The entrepreneur who became a billionaire by bringing tech to trading raised concerns Friday about the idea of replacing pricey school textbooks with tablets — a proposal that was recently floated by City Council Speaker and expected mayoral candidate Christine Quinn.

“When you have computers there, then there’s the pornography and the social media and the distraction of games and that sort of thing,” Bloomberg said during his weekly radio show with WOR's John Gambling.

The question came the day after the city's Department of Education rolled out its new "common core" curriculum, which Gambling noted would require more than $55 million in new materials, including textbooks.

"Maybe I’m too old-fashioned," Bloomberg said. "The thing that worries me about tablets is we think if you give a kid a computer, you solve the problem."

But what's really important, Bloomberg said, is the quality of the teacher in front of a classroom. More important — he argued — than kids even having enough chairs.

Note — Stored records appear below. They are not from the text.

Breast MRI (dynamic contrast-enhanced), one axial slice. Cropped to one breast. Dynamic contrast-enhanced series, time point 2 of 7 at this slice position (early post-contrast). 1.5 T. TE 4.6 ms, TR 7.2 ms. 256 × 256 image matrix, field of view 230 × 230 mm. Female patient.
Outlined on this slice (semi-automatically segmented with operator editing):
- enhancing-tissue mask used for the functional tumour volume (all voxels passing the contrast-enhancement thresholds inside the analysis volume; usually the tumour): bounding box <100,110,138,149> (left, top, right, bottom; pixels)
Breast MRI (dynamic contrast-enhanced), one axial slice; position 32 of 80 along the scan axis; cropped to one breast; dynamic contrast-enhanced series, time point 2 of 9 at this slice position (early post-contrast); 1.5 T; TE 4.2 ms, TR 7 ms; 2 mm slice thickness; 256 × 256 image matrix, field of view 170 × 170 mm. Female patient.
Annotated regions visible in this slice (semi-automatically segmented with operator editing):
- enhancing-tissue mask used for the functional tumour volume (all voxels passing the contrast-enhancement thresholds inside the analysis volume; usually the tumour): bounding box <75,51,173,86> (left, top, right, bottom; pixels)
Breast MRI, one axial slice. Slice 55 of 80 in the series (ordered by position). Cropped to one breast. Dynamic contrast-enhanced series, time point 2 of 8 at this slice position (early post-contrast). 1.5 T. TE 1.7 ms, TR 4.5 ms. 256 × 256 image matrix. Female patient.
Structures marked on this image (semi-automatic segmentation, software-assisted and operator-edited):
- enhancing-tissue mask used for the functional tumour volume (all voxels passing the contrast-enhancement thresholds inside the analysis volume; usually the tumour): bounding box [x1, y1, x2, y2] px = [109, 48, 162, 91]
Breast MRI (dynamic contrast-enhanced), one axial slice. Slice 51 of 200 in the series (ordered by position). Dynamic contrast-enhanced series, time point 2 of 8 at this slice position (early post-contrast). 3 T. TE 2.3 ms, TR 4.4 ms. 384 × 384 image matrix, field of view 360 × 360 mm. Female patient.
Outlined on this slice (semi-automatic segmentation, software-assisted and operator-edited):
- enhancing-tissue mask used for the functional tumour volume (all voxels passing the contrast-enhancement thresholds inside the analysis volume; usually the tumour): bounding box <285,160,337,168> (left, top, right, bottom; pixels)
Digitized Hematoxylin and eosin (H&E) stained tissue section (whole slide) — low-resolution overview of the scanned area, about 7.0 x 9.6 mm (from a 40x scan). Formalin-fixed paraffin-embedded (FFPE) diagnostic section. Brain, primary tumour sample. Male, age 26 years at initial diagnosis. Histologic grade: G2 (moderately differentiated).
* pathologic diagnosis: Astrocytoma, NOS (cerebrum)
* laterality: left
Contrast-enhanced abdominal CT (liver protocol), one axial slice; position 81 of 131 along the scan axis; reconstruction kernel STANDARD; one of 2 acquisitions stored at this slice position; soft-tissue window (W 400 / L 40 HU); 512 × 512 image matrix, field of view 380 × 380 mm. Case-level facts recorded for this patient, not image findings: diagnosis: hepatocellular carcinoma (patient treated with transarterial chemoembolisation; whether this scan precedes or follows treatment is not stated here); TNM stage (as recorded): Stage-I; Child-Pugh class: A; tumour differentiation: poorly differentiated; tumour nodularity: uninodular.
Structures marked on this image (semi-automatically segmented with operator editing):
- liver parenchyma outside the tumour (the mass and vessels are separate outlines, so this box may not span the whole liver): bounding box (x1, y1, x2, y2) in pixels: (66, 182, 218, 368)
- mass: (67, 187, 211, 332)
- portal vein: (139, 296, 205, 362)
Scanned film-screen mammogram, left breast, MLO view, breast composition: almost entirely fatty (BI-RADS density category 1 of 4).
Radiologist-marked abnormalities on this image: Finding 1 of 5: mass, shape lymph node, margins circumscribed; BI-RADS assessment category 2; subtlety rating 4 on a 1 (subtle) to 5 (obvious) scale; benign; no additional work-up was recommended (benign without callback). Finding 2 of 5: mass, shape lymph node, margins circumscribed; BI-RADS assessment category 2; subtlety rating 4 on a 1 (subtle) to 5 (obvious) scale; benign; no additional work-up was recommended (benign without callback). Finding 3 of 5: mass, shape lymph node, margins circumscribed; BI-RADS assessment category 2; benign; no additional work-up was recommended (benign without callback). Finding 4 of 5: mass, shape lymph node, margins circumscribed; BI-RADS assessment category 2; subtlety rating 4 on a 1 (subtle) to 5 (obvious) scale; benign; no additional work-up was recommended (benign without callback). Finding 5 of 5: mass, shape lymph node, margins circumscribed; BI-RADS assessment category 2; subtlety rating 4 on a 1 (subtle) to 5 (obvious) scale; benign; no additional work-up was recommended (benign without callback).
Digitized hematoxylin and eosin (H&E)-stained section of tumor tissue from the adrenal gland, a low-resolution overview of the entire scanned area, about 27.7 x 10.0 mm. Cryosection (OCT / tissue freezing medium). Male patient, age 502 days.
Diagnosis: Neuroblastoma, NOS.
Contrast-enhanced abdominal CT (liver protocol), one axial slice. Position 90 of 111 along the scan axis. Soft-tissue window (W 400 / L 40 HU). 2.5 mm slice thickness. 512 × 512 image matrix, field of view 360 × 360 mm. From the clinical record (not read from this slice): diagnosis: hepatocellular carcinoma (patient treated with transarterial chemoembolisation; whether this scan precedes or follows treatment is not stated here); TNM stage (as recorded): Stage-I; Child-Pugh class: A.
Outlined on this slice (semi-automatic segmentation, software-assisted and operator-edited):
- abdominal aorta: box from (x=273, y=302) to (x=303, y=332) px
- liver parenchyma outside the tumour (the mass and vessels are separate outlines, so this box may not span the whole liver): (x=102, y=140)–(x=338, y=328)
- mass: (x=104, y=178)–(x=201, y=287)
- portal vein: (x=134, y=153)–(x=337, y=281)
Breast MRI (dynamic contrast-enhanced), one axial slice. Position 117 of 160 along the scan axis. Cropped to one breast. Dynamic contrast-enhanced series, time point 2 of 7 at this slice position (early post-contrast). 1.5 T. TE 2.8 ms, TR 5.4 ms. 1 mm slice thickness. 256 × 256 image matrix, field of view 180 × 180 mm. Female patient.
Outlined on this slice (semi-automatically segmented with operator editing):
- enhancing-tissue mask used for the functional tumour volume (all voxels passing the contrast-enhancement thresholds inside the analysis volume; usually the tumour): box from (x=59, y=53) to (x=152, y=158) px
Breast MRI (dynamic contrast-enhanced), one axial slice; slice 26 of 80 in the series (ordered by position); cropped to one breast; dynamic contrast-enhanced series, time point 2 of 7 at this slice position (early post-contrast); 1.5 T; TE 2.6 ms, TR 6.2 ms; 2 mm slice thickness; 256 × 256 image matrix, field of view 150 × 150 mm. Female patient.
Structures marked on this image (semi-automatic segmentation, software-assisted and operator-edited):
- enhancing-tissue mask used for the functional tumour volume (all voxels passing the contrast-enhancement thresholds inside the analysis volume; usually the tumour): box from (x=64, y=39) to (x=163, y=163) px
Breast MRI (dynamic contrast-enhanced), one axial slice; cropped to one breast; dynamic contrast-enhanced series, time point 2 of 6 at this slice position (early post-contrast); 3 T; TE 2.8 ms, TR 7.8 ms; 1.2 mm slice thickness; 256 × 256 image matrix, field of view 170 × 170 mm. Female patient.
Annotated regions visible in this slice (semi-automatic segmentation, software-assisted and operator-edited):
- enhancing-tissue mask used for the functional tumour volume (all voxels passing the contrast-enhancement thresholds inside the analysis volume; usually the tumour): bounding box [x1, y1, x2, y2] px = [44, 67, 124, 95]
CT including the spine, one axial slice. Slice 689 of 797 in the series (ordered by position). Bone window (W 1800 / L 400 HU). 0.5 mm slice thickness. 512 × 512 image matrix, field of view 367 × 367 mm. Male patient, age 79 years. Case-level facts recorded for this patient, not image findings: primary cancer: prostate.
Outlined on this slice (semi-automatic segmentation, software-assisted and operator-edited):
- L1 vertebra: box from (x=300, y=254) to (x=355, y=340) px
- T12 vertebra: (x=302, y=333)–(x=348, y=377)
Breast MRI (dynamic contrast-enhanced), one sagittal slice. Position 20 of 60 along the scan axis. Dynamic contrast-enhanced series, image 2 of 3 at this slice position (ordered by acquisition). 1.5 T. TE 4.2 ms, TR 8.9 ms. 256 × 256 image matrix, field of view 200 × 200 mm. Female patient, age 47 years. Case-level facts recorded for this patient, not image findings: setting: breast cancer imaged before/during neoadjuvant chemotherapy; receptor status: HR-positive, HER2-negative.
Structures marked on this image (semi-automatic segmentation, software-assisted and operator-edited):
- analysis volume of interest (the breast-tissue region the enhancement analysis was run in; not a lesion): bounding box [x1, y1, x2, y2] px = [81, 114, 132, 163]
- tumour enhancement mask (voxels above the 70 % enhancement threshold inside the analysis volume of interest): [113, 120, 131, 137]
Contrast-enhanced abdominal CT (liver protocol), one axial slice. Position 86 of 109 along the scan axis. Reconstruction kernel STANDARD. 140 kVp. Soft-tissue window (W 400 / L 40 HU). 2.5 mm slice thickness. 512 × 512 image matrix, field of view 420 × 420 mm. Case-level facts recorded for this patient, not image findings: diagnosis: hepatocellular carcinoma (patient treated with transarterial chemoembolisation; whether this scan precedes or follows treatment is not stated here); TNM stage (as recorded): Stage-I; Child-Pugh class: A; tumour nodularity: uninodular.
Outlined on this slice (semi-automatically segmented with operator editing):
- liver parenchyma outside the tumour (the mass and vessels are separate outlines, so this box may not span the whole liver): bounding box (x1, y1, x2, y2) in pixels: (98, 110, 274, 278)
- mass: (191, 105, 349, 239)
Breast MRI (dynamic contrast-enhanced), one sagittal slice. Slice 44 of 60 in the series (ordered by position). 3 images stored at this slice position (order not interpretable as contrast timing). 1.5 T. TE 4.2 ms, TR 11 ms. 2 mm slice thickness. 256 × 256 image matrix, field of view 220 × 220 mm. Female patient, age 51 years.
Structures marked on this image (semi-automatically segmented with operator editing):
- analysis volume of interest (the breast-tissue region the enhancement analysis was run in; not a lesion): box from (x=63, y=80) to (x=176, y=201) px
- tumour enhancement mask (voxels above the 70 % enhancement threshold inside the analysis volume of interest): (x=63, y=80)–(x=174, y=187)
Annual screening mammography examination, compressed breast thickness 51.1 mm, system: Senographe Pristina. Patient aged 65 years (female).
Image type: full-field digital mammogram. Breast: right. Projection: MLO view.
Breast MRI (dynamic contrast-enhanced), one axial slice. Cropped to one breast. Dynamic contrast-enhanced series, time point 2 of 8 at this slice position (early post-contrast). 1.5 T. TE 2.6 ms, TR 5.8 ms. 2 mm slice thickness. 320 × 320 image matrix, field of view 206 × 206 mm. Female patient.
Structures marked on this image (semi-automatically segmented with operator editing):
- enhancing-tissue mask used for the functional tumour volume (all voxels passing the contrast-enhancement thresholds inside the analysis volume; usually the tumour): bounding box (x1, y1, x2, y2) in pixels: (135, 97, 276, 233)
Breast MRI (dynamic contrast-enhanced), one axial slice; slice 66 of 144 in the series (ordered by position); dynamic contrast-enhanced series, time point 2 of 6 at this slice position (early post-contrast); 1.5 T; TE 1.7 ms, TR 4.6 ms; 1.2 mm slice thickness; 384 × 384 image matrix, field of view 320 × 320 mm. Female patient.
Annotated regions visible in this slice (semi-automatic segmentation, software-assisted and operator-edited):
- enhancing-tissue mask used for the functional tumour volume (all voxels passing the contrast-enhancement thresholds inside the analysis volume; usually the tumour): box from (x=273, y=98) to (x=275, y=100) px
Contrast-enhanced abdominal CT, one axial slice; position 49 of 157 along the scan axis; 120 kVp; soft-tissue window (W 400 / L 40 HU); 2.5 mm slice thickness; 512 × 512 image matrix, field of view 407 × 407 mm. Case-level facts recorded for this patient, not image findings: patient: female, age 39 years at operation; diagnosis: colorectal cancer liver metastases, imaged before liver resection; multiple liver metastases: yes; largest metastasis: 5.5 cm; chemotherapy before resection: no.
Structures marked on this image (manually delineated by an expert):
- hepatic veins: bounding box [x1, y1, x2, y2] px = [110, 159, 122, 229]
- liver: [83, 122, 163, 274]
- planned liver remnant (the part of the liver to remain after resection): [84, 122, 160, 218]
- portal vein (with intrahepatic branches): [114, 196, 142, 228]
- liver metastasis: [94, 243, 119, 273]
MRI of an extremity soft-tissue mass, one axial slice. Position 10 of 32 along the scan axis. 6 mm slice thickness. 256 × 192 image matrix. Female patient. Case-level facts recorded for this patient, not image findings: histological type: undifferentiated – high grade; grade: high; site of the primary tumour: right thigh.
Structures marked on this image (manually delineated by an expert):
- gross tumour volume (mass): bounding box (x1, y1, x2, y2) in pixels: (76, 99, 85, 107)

"I get in trouble every time I say this, but I would do anything to have better quality teachers, even if it meant bigger class size, even if it meant them standing rather than sitting," he said.

"That’s in the end what really makes a difference. That human being who looks the student in the eye."

That same is true in the business world, he said, when asked about Yahoo's controversial decision this week to end its policy of allowing employees to work from home.

“I’ve always said telecommuting is one of the dumber ideas I’ve ever heard," he said, dismissing instant messaging as an ill replacement for water cooler chatter.